(MATERIALS PROVIDED Opens)

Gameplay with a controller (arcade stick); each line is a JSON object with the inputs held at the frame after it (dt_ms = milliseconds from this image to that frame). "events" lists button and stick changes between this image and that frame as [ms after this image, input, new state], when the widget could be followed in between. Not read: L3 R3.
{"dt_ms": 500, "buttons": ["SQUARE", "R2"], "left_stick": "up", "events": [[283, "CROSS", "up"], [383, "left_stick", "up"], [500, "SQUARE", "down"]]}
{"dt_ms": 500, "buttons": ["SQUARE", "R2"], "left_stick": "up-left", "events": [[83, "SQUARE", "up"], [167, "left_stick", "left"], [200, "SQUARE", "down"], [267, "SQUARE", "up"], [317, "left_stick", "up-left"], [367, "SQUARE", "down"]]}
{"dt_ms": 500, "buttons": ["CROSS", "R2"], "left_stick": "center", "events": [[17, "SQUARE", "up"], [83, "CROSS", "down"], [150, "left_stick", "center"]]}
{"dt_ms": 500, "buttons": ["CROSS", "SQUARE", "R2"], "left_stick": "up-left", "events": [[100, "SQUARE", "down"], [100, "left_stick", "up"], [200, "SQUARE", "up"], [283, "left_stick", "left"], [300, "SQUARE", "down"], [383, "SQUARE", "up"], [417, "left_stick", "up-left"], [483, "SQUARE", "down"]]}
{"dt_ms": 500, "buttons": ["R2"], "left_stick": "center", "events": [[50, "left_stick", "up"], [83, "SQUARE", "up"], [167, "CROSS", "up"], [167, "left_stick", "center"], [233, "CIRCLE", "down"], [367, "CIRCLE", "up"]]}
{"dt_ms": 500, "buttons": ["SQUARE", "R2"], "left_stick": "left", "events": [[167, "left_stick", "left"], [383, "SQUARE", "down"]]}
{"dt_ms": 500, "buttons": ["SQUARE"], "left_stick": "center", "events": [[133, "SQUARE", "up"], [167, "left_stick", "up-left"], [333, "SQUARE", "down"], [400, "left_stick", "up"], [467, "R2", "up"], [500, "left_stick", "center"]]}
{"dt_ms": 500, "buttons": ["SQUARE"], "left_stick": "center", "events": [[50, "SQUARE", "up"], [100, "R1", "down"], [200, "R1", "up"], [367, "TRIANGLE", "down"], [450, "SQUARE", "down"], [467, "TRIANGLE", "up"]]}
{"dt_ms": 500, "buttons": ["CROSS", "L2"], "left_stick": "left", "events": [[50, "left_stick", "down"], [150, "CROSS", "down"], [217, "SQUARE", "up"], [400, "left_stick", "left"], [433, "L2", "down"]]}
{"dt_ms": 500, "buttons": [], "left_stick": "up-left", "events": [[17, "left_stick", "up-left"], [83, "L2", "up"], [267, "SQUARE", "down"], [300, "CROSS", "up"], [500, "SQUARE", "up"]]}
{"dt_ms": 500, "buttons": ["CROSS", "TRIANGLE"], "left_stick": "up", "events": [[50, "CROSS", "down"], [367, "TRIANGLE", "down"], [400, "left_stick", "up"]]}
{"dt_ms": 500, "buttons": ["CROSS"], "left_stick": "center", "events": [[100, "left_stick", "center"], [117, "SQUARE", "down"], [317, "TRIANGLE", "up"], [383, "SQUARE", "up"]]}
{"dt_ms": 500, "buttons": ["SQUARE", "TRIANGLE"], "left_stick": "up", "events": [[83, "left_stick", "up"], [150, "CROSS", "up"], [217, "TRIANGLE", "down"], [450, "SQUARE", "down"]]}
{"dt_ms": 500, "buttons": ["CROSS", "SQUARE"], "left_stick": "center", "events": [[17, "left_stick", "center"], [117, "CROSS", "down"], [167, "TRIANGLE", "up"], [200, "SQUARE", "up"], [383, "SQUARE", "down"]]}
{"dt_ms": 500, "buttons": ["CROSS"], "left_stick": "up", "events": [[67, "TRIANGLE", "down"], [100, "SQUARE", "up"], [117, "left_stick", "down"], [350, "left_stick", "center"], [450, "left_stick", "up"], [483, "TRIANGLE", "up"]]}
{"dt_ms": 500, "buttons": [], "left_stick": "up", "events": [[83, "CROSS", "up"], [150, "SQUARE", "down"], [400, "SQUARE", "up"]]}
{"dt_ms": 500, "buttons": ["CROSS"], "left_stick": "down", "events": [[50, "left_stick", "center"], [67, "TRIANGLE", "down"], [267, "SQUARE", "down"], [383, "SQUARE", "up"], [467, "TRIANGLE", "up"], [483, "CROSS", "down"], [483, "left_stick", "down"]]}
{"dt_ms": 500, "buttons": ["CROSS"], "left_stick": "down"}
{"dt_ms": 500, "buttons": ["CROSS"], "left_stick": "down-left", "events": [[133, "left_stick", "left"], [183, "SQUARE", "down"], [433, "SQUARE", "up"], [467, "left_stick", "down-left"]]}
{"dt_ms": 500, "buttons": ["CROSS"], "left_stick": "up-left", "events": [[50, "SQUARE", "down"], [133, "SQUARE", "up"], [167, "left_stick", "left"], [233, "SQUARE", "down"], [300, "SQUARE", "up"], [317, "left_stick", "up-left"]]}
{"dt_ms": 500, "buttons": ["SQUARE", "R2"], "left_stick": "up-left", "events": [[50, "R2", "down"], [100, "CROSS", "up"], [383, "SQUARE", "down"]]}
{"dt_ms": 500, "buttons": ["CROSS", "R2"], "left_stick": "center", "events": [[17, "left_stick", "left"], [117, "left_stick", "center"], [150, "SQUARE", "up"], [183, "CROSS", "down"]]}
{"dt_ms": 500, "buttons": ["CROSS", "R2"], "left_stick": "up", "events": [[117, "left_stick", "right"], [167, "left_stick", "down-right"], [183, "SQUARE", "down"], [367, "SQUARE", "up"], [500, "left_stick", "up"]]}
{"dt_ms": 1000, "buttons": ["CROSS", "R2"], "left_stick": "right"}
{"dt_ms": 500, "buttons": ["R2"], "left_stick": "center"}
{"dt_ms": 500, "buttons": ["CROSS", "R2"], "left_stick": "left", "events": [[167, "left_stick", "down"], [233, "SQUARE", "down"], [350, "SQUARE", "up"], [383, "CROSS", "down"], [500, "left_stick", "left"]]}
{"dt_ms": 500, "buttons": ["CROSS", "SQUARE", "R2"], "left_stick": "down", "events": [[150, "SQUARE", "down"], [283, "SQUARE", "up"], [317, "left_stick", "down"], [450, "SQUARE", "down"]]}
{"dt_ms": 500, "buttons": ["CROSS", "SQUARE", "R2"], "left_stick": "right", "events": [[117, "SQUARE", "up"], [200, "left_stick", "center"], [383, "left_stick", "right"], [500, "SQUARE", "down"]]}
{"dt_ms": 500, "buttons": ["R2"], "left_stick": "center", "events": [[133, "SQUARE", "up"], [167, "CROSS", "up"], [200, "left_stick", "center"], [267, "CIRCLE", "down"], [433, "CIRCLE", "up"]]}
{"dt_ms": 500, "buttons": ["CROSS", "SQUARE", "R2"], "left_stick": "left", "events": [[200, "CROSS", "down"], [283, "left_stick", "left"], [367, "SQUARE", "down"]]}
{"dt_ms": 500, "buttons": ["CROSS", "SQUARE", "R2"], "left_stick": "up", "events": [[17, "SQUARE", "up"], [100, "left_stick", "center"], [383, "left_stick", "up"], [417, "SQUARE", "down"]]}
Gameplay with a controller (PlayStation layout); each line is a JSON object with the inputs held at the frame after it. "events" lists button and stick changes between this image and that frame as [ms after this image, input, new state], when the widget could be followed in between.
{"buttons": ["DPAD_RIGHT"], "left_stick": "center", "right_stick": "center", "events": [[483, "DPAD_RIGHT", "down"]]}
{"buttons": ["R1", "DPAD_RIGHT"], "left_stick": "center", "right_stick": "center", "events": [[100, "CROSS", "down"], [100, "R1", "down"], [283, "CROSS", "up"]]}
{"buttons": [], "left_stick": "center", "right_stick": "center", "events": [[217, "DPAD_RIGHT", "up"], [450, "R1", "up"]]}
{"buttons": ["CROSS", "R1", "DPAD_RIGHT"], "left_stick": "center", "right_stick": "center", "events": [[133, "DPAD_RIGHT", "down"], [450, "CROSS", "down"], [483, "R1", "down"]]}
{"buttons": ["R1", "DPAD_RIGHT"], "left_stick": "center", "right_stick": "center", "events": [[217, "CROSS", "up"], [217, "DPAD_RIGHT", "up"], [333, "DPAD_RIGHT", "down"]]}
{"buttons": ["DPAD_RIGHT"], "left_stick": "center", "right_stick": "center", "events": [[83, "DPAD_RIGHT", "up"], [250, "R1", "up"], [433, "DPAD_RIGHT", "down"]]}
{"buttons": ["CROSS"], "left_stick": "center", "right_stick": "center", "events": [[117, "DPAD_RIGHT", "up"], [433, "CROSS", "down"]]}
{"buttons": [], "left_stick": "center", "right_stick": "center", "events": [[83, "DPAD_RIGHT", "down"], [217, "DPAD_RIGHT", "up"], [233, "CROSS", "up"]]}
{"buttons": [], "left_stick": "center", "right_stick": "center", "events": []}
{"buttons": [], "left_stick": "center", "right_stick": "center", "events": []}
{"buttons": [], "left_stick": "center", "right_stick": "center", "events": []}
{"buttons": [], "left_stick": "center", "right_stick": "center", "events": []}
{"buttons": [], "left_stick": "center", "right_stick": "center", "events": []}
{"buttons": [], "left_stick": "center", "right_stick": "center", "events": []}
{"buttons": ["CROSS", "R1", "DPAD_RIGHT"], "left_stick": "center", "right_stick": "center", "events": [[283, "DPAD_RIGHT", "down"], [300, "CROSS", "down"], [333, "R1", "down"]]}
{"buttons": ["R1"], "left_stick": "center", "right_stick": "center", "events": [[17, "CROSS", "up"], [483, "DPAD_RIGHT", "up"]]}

(MATERIALS PROVIDED Closes)

- REQUIRED ACTION
Scan the entries above and show each line that contains the word "Gameplay".

- TASK RESPONSE
Gameplay with a controller (arcade stick); each line is a JSON object with the inputs held at the frame after it (dt_ms = milliseconds from this image to that frame). "events" lists button and stick changes between this image and that frame as [ms after this image, input, new state], when the widget could be followed in between. Not read: L3 R3.
Gameplay with a controller (PlayStation layout); each line is a JSON object with the inputs held at the frame after it. "events" lists button and stick changes between this image and that frame as [ms after this image, input, new state], when the widget could be followed in between.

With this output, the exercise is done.